Class OpenNLPDetector


  • public class OpenNLPDetector
    extends org.apache.tika.language.detect.LanguageDetector

    This is based on OpenNLP's language detector. However, we've built our own ProbingLanguageDetector and our own language models.

    To build our model, we followed OpenNLP's lead by using the (Leipzig corpus) as gathered and preprocessed ( big-data corpus ). We removed azj, plt, sun and zsm because our models couldn't sufficiently well distinguish them from related languages. We removed cmn in favor of the finer-grained zho-trad and zho-simp.

    We then added the following languages from cc-100: ben-rom (Bengali Romanized), ful, gla, gug, hau, hin-rom, ibo, ful, linm mya-zaw, nso, orm, quz, roh, srd, ssw, tam-rom, tel-rom, tsn, urd-rom, wol, yor.

    We ran our own train/devtest/test code because OpenNLPs required more sentences/data than were available for some languages.

    Please open an issue on our JIRA if we made mistakes and/or had misunderstandings in our design choices or if you need to have other languages added.

    Citations for the cc-100 corpus:

    Unsupervised Cross-lingual Representation Learning at Scale, Alexis Conneau, Kartikay Khandelwal, Naman Goyal, Vishrav Chaudhary, Guillaume Wenzek, Francisco Guzmán, Edouard Grave, Myle Ott, Luke Zettlemoyer, Veselin Stoyanov, Proceedings of the 58th Annual Meeting of the Association for Computational Linguistics (ACL), p. 8440-8451, July 2020, pdf, bib.

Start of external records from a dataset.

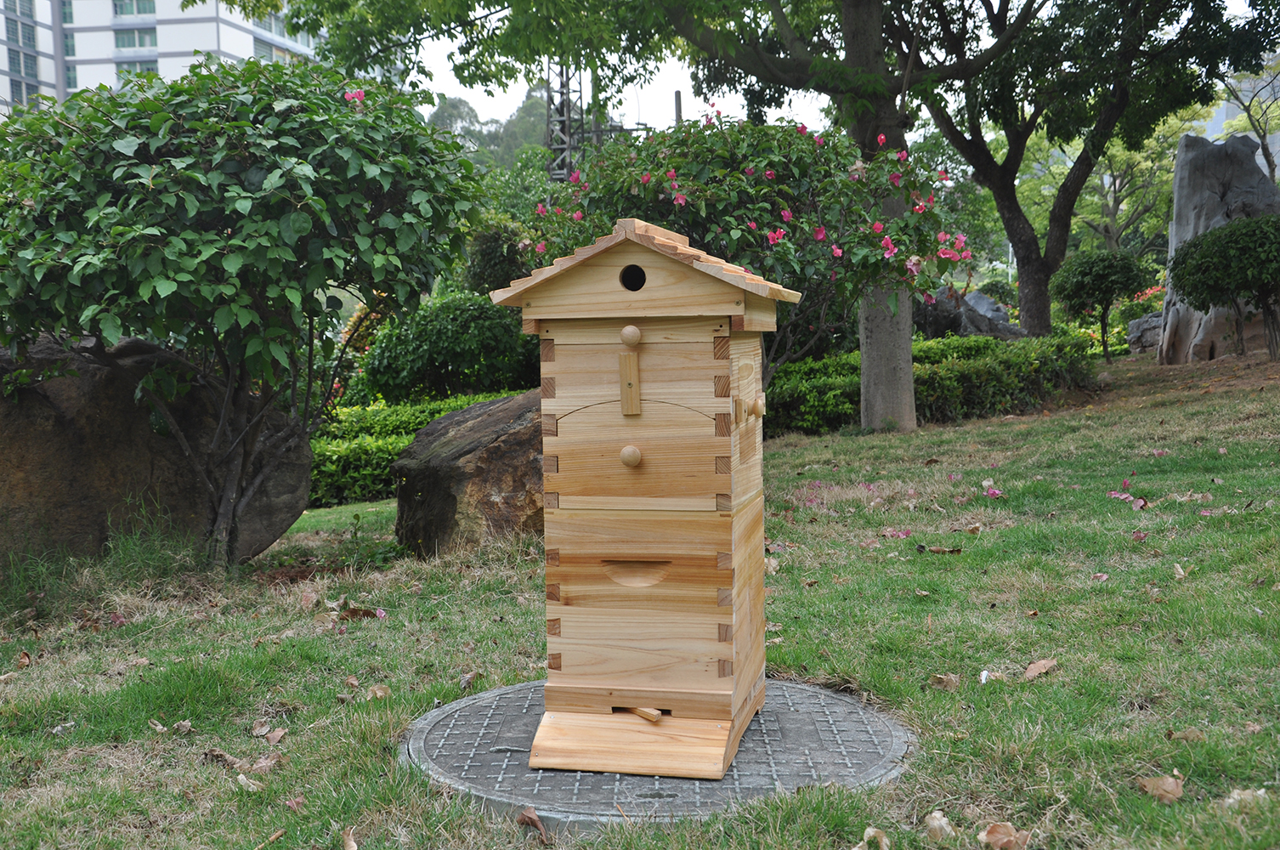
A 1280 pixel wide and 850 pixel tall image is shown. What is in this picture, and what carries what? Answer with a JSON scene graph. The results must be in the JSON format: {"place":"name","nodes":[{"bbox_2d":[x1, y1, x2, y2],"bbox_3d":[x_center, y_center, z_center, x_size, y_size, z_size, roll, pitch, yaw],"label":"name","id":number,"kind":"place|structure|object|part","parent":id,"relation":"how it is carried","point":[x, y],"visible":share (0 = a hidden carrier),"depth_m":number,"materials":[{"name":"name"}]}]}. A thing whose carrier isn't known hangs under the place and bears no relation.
{"place":"outdoors","nodes":[
{"label":"outdoors","id":0,"kind":"place"},
{"bbox_2d":[0,0,323,113],"label":"apartment building","id":1,"kind":"structure","parent":0,"point":[3,85],"materials":[{"name":"white paint"}]},
{"bbox_2d":[4,1,38,47],"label":"window","id":2,"kind":"structure","parent":1,"relation":"in","point":[33,43],"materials":[{"name":"glass"}]},
{"bbox_2d":[5,48,39,83],"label":"window","id":3,"kind":"structure","parent":1,"relation":"in","point":[28,65],"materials":[{"name":"glass"}]},
{"bbox_2d":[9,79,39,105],"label":"window","id":4,"kind":"structure","parent":1,"relation":"in","point":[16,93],"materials":[{"name":"glass"}]},
{"bbox_2d":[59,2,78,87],"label":"window","id":5,"kind":"structure","parent":1,"relation":"in","point":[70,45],"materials":[{"name":"glass"}]},
{"bbox_2d":[113,0,157,16],"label":"window","id":6,"kind":"structure","parent":1,"relation":"in","point":[151,11],"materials":[{"name":"glass"}]},
{"bbox_2d":[113,27,158,50],"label":"window","id":7,"kind":"structure","parent":1,"relation":"in","point":[141,43],"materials":[{"name":"glass"}]},
{"bbox_2d":[114,57,159,79],"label":"window","id":8,"kind":"structure","parent":1,"relation":"in","point":[146,68],"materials":[{"name":"glass"}]},
{"bbox_2d":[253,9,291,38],"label":"window","id":9,"kind":"structure","parent":1,"relation":"in","point":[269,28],"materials":[{"name":"glass"}]},
{"bbox_2d":[253,35,308,62],"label":"window","id":10,"kind":"structure","parent":1,"relation":"in","point":[271,50],"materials":[{"name":"glass"}]},
{"bbox_2d":[0,350,1279,849],"label":"lawn","id":11,"kind":"structure","parent":0,"point":[937,561],"materials":[{"name":"green plant"}]},
{"bbox_2d":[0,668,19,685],"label":"dry leaf","id":12,"kind":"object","parent":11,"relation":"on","point":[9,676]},
{"bbox_2d":[15,650,33,667],"bbox_3d":[-2.108,0.793,4.710,0.077,0.060,0.124,-2,5,-14],"label":"dry leaf","id":13,"kind":"object","parent":11,"relation":"on","point":[23,659],"visible":0.97,"depth_m":4.70,"materials":[{"name":"brown plant"}]},
{"bbox_2d":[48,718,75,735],"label":"dry leaf","id":14,"kind":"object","parent":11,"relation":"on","point":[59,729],"visible":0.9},
{"bbox_2d":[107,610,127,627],"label":"fallen petal","id":15,"kind":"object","parent":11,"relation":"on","point":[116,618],"visible":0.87,"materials":[{"name":"pink plant"}]},
{"bbox_2d":[0,328,309,569],"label":"large boulder","id":16,"kind":"object","parent":11,"relation":"on","point":[25,469],"visible":0.7,"depth_m":6.04,"materials":[{"name":"stone"}]},
{"bbox_2d":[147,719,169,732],"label":"dry leaf","id":17,"kind":"object","parent":11,"relation":"on","point":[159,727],"visible":0.95,"depth_m":3.73,"materials":[{"name":"brown plant"}]},
{"bbox_2d":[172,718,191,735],"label":"dry leaf","id":18,"kind":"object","parent":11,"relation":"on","point":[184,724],"visible":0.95,"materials":[{"name":"beige plant"}]},
{"bbox_2d":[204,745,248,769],"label":"dry leaf","id":19,"kind":"object","parent":11,"relation":"on","point":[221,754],"visible":0.88,"depth_m":3.42,"materials":[{"name":"brown plant"}]},
{"bbox_2d":[0,52,486,563],"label":"flowering shrub","id":20,"kind":"object","parent":11,"relation":"on","point":[261,206],"visible":0.99,"depth_m":5.63,"materials":[{"name":"green plant"}]},
{"bbox_2d":[234,772,264,791],"bbox_3d":[-0.915,0.831,3.224,0.099,0.034,0.073,2,6,34],"label":"dry leaf","id":21,"kind":"object","parent":11,"relation":"on","point":[244,778],"visible":0.9,"depth_m":3.22,"materials":[{"name":"beige plant"}]},
{"bbox_2d":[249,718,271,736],"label":"dry leaf","id":22,"kind":"object","parent":11,"relation":"on","point":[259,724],"visible":0.98,"depth_m":3.71,"materials":[{"name":"brown plant"}]},
{"bbox_2d":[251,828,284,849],"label":"stick","id":23,"kind":"object","parent":11,"relation":"on","point":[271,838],"visible":0.98,"depth_m":2.92,"materials":[{"name":"brown wood"}]},
{"bbox_2d":[262,726,287,746],"bbox_3d":[-0.967,0.815,3.661,0.074,0.039,0.078,1,5,23],"label":"dry leaf","id":24,"kind":"object","parent":11,"relation":"on","point":[271,737],"visible":0.98,"depth_m":3.65,"materials":[{"name":"brown plant"}]},
{"bbox_2d":[340,826,358,849],"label":"dry leaf","id":25,"kind":"object","parent":11,"relation":"on","point":[352,843],"visible":0.99,"depth_m":2.86,"materials":[{"name":"brown plant"}]},
{"bbox_2d":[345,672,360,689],"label":"dry leaf","id":26,"kind":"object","parent":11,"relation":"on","point":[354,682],"visible":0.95,"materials":[{"name":"brown plant"}]},
{"bbox_2d":[335,605,383,621],"bbox_3d":[-1.041,0.682,5.108,0.162,0.069,0.162,4,7,45],"label":"dry leaf","id":27,"kind":"object","parent":11,"relation":"on","point":[366,613],"visible":0.9,"depth_m":5.09,"materials":[{"name":"brown plant"}]},
{"bbox_2d":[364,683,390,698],"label":"dry leaf","id":28,"kind":"object","parent":11,"relation":"on","point":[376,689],"visible":0.93,"depth_m":4.00,"materials":[{"name":"brown plant"}]},
{"bbox_2d":[308,387,531,507],"bbox_3d":[-1.747,0.187,10.237,3.502,0.761,1.340,0,5,8],"label":"hedge","id":29,"kind":"object","parent":11,"relation":"on","point":[406,434],"visible":0.24,"depth_m":9.88,"materials":[{"name":"green plant"}]},
{"bbox_2d":[359,292,538,402],"bbox_3d":[-1.665,-0.583,13.041,2.002,1.324,1.671,0,5,8],"label":"shrub","id":30,"kind":"object","parent":11,"relation":"on","point":[434,342],"visible":0.81,"depth_m":12.46,"materials":[{"name":"green plant"}]},
{"bbox_2d":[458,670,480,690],"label":"dry leaf","id":31,"kind":"object","parent":11,"relation":"on","point":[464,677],"visible":0.92,"depth_m":4.08,"materials":[{"name":"brown plant"}]},
{"bbox_2d":[393,388,546,556],"bbox_3d":[-0.592,0.240,6.787,1.247,0.816,1.094,-2,5,-14],"label":"boulder","id":32,"kind":"object","parent":11,"relation":"on","point":[489,456],"visible":0.67,"depth_m":6.31,"materials":[{"name":"stone"}]},
{"bbox_2d":[515,806,549,839],"bbox_3d":[-0.224,0.813,2.856,0.063,0.046,0.105,-4,6,-34],"label":"dry leaf","id":33,"kind":"object","parent":11,"relation":"on","point":[524,813],"visible":0.98,"depth_m":2.85,"materials":[{"name":"brown plant"}]},
{"bbox_2d":[283,0,999,429],"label":"tree","id":34,"kind":"object","parent":11,"relation":"on","point":[900,393],"visible":0.94,"depth_m":11.38,"materials":[{"name":"green plant"}]},
{"bbox_2d":[402,676,917,828],"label":"manhole cover","id":35,"kind":"object","parent":11,"relation":"in","point":[880,732],"visible":0.6,"depth_m":3.19,"materials":[{"name":"grey"}]},
{"bbox_2d":[494,218,802,779],"bbox_3d":[0.040,0.156,3.276,0.680,1.282,0.643,0,5,8],"label":"beehive","id":36,"kind":"object","parent":35,"relation":"on","point":[635,360],"visible":0.98,"depth_m":3.16,"materials":[{"name":"brown wood"}]},
{"label":"knob","id":37,"kind":"part","parent":36,"relation":"part of","materials":[{"name":"brown wood"}]},
{"label":"knob","id":38,"kind":"part","parent":36,"relation":"part of","materials":[{"name":"brown wood"}]},
{"label":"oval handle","id":39,"kind":"part","parent":36,"relation":"part of","materials":[{"name":"brown wood"}]},
{"label":"door","id":40,"kind":"part","parent":36,"relation":"part of","materials":[{"name":"brown wood"}]},
{"label":"knob","id":41,"kind":"part","parent":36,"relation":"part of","materials":[{"name":"brown wood"}]},
{"bbox_2d":[518,107,972,398],"bbox_3d":[0.653,-0.889,8.972,2.873,2.340,2.544,0,5,8],"label":"flowering shrub","id":42,"kind":"object","parent":11,"relation":"on","point":[784,214],"visible":0.78,"depth_m":8.40,"materials":[{"name":"plant"}]},
{"bbox_2d":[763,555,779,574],"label":"dry leaf","id":43,"kind":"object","parent":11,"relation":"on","point":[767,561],"visible":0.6,"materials":[{"name":"beige plant"}]},
{"bbox_2d":[851,826,890,849],"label":"dry leaf","id":44,"kind":"object","parent":11,"relation":"on","point":[868,831],"visible":0.99,"depth_m":2.71,"materials":[{"name":"beige plant"}]},
{"bbox_2d":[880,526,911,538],"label":"fallen petal","id":45,"kind":"object","parent":11,"relation":"on","point":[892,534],"visible":0.94,"depth_m":6.46,"materials":[{"name":"pink plant"}]},
{"bbox_2d":[765,328,1094,435],"bbox_3d":[2.480,-0.391,13.111,4.520,0.897,1.672,0,5,8],"label":"hedge","id":46,"kind":"object","parent":11,"relation":"on","point":[925,382],"visible":0.56,"depth_m":12.63,"materials":[{"name":"green plant"}]},
{"bbox_2d":[923,809,956,840],"bbox_3d":[0.597,0.792,2.771,0.069,0.049,0.092,0,5,8],"label":"dry leaf","id":47,"kind":"object","parent":11,"relation":"on","point":[948,829],"visible":0.99,"depth_m":2.76,"materials":[{"name":"beige plant"}]},
{"bbox_2d":[918,543,962,554],"bbox_3d":[1.263,0.518,5.846,0.197,0.046,0.107,1,5,19],"label":"dry leaf","id":48,"kind":"object","parent":11,"relation":"on","point":[953,551],"visible":0.98,"depth_m":5.83,"materials":[{"name":"brown plant"}]},
{"bbox_2d":[928,672,960,690],"bbox_3d":[0.852,0.709,3.872,0.083,0.047,0.088,-5,7,-44],"label":"dry leaf","id":49,"kind":"object","parent":11,"relation":"on","point":[945,680],"visible":0.97,"depth_m":3.86,"materials":[{"name":"brown plant"}]},
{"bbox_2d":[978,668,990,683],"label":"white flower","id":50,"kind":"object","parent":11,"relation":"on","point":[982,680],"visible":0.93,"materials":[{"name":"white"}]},
{"bbox_2d":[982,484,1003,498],"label":"fallen petal","id":51,"kind":"object","parent":11,"relation":"on","point":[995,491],"visible":0.98,"depth_m":7.37,"materials":[{"name":"pink plant"}]},
{"bbox_2d":[977,821,1030,849],"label":"dry leaf","id":52,"kind":"object","parent":11,"relation":"on","point":[1000,831],"visible":0.99,"depth_m":2.71,"materials":[{"name":"brown plant"}]},
{"bbox_2d":[1021,658,1058,678],"bbox_3d":[1.126,0.681,3.918,0.129,0.049,0.091,-5,6,-38],"label":"dry leaf","id":53,"kind":"object","parent":11,"relation":"on","point":[1033,667],"visible":0.99,"depth_m":3.90,"materials":[{"name":"brown plant"}]},
{"bbox_2d":[1048,247,1149,359],"bbox_3d":[5.895,-1.523,17.831,1.253,1.520,1.234,0,5,8],"label":"small tree","id":54,"kind":"object","parent":11,"relation":"on","point":[1080,286],"visible":0.99,"depth_m":17.51,"materials":[{"name":"green plant"}]},
{"bbox_2d":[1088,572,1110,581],"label":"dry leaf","id":55,"kind":"object","parent":11,"relation":"on","point":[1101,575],"visible":0.92,"depth_m":5.17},
{"bbox_2d":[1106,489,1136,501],"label":"fallen petal","id":56,"kind":"object","parent":11,"relation":"on","point":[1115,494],"visible":0.94,"depth_m":7.15,"materials":[{"name":"pink plant"}]},
{"bbox_2d":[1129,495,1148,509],"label":"fallen petal","id":57,"kind":"object","parent":11,"relation":"on","point":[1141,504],"visible":0.93,"depth_m":6.57,"materials":[{"name":"pink plant"}]},
{"bbox_2d":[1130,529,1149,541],"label":"fallen petal","id":58,"kind":"object","parent":11,"relation":"on","point":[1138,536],"visible":0.98,"depth_m":5.92,"materials":[{"name":"pink plant"}]},
{"bbox_2d":[1125,309,1164,351],"bbox_3d":[7.360,-1.282,19.648,0.927,0.677,0.849,0,5,8],"label":"rock","id":59,"kind":"object","parent":11,"relation":"on","point":[1138,325],"visible":0.57,"depth_m":19.45,"materials":[{"name":"grey stone"}]},
{"bbox_2d":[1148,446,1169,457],"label":"fallen petal","id":60,"kind":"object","parent":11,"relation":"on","point":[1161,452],"visible":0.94,"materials":[{"name":"pink plant"}]},
{"bbox_2d":[1136,774,1184,803],"bbox_3d":[1.111,0.765,2.957,0.105,0.049,0.096,4,7,45],"label":"dry leaf","id":61,"kind":"object","parent":11,"relation":"on","point":[1170,784],"visible":0.95,"depth_m":2.94,"materials":[{"name":"brown plant"}]},
{"bbox_2d":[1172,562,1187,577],"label":"dry leaf","id":62,"kind":"object","parent":11,"relation":"on","point":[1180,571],"visible":0.92,"depth_m":5.11,"materials":[{"name":"beige plant"}]},
{"bbox_2d":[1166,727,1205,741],"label":"dry leaf","id":63,"kind":"object","parent":11,"relation":"on","point":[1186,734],"visible":0.84,"depth_m":3.29,"materials":[{"name":"brown plant"}]},
{"bbox_2d":[1159,130,1279,361],"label":"rock","id":64,"kind":"object","parent":11,"relation":"on","point":[1180,155],"visible":0.65,"depth_m":15.09,"materials":[{"name":"grey stone"}]},
{"bbox_2d":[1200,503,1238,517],"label":"fallen petal","id":65,"kind":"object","parent":11,"relation":"on","point":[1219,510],"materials":[{"name":"pink plant"}]},
{"bbox_2d":[1166,211,1279,361],"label":"round shrub","id":66,"kind":"object","parent":11,"relation":"on","point":[1206,251],"visible":0.99,"depth_m":13.09,"materials":[{"name":"green plant"}]},
{"bbox_2d":[1222,787,1269,807],"bbox_3d":[1.255,0.769,2.868,0.100,0.037,0.094,0,5,8],"label":"dry leaf","id":67,"kind":"object","parent":11,"relation":"on","point":[1236,796],"visible":0.72,"depth_m":2.86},
{"bbox_2d":[356,0,1279,133],"label":"sky","id":68,"kind":"structure","parent":0,"point":[497,115],"materials":[{"name":"white"}]},
{"bbox_2d":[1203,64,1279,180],"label":"building","id":69,"kind":"structure","parent":0,"point":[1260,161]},
{"label":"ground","id":70,"kind":"structure","parent":0},
{"bbox_2d":[423,83,565,177],"label":"distant trees","id":71,"kind":"structure","parent":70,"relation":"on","point":[535,132],"materials":[{"name":"green plant"}]},
{"bbox_2d":[459,217,535,295],"bbox_3d":[-1.576,-1.569,16.058,1.196,1.688,1.231,0,5,8],"label":"shrub","id":72,"kind":"object","parent":70,"relation":"on","point":[487,251],"visible":0.57,"depth_m":15.67,"materials":[{"name":"green plant"}]},
{"bbox_2d":[543,61,586,179],"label":"lattice tower","id":73,"kind":"structure","parent":70,"relation":"on","point":[562,82],"depth_m":27.89,"materials":[{"name":"metal"}]},
{"bbox_2d":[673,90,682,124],"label":"pole","id":74,"kind":"object","parent":70,"relation":"on","point":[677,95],"visible":0.24,"depth_m":23.45,"materials":[{"name":"grey metal"}]},
{"bbox_2d":[914,286,1023,339],"bbox_3d":[4.483,-1.324,19.292,1.706,1.141,1.419,-2,5,-15],"label":"rock","id":75,"kind":"object","parent":70,"relation":"on","point":[975,331],"visible":0.55,"depth_m":18.85,"materials":[{"name":"grey stone"}]},
{"bbox_2d":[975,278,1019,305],"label":"shrub","id":76,"kind":"object","parent":70,"relation":"on","point":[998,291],"visible":0.49,"depth_m":25.71,"materials":[{"name":"green plant"}]},
{"bbox_2d":[898,0,1273,338],"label":"tree","id":77,"kind":"object","parent":70,"relation":"on","point":[1050,229],"visible":0.98,"depth_m":16.40,"materials":[{"name":"green plant"}]},
{"label":"tree trunk","id":78,"kind":"part","parent":77,"relation":"part of","materials":[{"name":"wood"}]},
{"bbox_2d":[1018,102,1211,255],"bbox_3d":[11.901,-5.448,34.768,5.848,6.297,5.955,-4,6,-34],"label":"tree","id":79,"kind":"object","parent":70,"relation":"on","point":[1165,144],"visible":0.6,"depth_m":34.08,"materials":[{"name":"green plant"}]},
{"bbox_2d":[1221,62,1279,181],"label":"tree","id":80,"kind":"object","parent":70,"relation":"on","point":[1248,110],"visible":0.57,"depth_m":29.37,"materials":[{"name":"plant"}]}
]}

    CCNet: Extracting High Quality Monolingual Datasets from Web Crawl Data, Guillaume Wenzek, Marie-Anne Lachaux, Alexis Conneau, Vishrav Chaudhary, Francisco Guzmán, Armand Joulin, Edouard Grave, Proceedings of the 12th Language Resources and Evaluation Conference (LREC), p. 4003-4012, May 2020, pdf, bib.

    • Constructor Detail

      • OpenNLPDetector

        public OpenNLPDetector()
    • Method Detail

      • loadModels

        public org.apache.tika.language.detect.LanguageDetector loadModels()
                                                                    throws IOException
        No-op. Models are loaded statically.
        Specified by:
        loadModels in class org.apache.tika.language.detect.LanguageDetector
        Returns:
        Throws:
        IOException
      • loadModels

        public org.apache.tika.language.detect.LanguageDetector loadModels​(Set<String> languages)
                                                                    throws IOException
        NOT SUPPORTED. Throws UnsupportedOperationException
        Specified by:
        loadModels in class org.apache.tika.language.detect.LanguageDetector
        Parameters:
        languages - list of target languages.
        Returns:
        Throws:
        IOException
      • hasModel

        public boolean hasModel​(String language)
        Specified by:
        hasModel in class org.apache.tika.language.detect.LanguageDetector
      • setPriors

        public org.apache.tika.language.detect.LanguageDetector setPriors​(Map<String,​Float> languageProbabilities)
                                                                   throws IOException
        NOT YET SUPPORTED. Throws UnsupportedOperationException
        Specified by:
        setPriors in class org.apache.tika.language.detect.LanguageDetector
        Parameters:
        languageProbabilities - Map from language to probability
        Returns:
        Throws:
        IOException
      • reset

        public void reset()
        Specified by:
        reset in class org.apache.tika.language.detect.LanguageDetector
      • addText

        public void addText​(char[] cbuf,
                            int off,
                            int len)
        This will buffer up to setMaxLength(int) and then ignore the rest of the text.
        Specified by:
        addText in class org.apache.tika.language.detect.LanguageDetector
        Parameters:
        cbuf - Character buffer
        off - Offset into cbuf to first character in the run of text
        len - Number of characters in the run of text.
      • detectAll

        public List<org.apache.tika.language.detect.LanguageResult> detectAll()
        Specified by:
        detectAll in class org.apache.tika.language.detect.LanguageDetector
      • setMaxLength

        public void setMaxLength​(int maxLength)
      • getSupportedLanguages

        public String[] getSupportedLanguages()